#### [How to complete this task]
Read the records below and copy each line that contains "informazioni".

Records drawn from a dataset
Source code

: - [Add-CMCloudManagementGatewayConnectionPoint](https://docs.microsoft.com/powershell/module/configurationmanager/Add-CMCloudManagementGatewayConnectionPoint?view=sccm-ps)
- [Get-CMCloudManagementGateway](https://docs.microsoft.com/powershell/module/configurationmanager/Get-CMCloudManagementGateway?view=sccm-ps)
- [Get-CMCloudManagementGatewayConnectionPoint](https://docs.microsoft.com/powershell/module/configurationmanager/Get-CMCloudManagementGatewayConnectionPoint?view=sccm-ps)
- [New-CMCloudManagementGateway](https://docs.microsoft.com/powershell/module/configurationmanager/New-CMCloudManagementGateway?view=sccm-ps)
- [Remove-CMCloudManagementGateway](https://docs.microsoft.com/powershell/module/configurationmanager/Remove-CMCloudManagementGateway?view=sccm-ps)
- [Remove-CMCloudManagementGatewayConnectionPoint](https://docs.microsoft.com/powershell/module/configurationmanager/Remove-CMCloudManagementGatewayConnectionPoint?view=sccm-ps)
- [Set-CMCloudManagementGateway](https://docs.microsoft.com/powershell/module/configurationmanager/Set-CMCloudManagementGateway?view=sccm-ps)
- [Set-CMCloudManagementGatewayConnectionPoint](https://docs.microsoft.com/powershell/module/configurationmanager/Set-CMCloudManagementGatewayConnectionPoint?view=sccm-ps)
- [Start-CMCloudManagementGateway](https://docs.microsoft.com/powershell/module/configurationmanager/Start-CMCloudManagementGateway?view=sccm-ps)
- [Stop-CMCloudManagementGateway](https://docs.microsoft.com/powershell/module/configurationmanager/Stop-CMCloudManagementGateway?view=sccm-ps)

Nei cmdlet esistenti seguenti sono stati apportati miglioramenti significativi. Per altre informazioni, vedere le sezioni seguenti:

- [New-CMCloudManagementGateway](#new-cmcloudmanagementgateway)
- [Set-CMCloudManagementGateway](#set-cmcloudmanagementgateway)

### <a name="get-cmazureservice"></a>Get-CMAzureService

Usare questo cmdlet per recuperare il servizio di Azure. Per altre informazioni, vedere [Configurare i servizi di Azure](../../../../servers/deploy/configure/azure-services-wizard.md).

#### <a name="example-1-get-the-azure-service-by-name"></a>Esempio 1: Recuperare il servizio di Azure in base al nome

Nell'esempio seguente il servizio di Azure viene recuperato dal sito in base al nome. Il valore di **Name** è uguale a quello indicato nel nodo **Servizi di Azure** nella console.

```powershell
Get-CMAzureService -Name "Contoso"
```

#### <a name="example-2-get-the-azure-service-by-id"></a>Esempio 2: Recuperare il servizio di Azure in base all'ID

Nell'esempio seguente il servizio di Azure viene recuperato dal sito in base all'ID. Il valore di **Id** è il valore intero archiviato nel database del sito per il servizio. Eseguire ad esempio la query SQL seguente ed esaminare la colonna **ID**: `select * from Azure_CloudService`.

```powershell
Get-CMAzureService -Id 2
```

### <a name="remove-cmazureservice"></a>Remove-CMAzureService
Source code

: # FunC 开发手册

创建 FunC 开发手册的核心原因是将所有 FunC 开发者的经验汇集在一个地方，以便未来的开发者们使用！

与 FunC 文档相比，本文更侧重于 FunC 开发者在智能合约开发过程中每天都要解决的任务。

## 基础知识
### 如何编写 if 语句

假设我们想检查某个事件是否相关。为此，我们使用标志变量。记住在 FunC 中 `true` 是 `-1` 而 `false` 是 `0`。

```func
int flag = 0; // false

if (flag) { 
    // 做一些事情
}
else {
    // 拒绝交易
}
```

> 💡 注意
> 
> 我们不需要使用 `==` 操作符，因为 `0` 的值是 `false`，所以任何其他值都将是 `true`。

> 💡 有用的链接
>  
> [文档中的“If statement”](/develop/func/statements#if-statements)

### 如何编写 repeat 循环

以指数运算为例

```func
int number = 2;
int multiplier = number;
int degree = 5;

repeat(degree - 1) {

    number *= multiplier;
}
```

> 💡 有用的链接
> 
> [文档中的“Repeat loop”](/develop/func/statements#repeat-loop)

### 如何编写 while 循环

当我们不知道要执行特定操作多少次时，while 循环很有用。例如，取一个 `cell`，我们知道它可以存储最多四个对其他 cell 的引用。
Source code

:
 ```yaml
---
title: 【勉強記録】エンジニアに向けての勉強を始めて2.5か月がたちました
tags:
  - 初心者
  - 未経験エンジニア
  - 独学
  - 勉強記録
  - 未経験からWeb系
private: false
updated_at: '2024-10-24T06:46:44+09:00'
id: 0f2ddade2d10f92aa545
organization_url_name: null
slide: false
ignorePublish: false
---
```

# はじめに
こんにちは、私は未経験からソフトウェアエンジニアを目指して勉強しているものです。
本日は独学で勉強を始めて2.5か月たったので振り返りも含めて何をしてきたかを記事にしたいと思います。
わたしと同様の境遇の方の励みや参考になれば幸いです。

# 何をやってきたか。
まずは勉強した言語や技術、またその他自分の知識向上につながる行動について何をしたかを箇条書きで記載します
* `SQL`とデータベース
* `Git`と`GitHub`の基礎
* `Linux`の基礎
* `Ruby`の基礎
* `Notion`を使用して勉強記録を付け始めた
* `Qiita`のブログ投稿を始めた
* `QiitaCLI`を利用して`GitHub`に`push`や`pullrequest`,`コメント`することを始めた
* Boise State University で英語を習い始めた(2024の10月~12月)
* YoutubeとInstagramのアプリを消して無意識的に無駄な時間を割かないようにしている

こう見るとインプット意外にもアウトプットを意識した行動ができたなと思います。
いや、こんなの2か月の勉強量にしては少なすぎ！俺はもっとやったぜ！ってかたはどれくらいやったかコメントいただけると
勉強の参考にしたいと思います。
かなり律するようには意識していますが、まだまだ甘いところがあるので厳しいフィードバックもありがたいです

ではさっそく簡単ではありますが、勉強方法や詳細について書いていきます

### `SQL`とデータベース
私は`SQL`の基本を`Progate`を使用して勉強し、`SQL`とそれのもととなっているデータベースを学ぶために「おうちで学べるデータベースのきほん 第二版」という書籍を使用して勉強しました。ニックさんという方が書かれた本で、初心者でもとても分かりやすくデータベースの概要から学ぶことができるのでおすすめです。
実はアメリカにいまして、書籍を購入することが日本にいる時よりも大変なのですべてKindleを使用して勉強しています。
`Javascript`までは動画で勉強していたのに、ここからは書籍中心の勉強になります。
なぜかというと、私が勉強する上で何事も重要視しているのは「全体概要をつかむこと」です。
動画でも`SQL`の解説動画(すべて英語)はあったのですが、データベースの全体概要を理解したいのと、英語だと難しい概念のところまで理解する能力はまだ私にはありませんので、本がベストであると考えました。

#### [Solution for this exercise]
Nei cmdlet esistenti seguenti sono stati apportati miglioramenti significativi. Per altre informazioni, vedere le sezioni seguenti:
Usare questo cmdlet per recuperare il servizio di Azure. Per altre informazioni, vedere [Configurare i servizi di Azure](../../../../servers/deploy/configure/azure-services-wizard.md).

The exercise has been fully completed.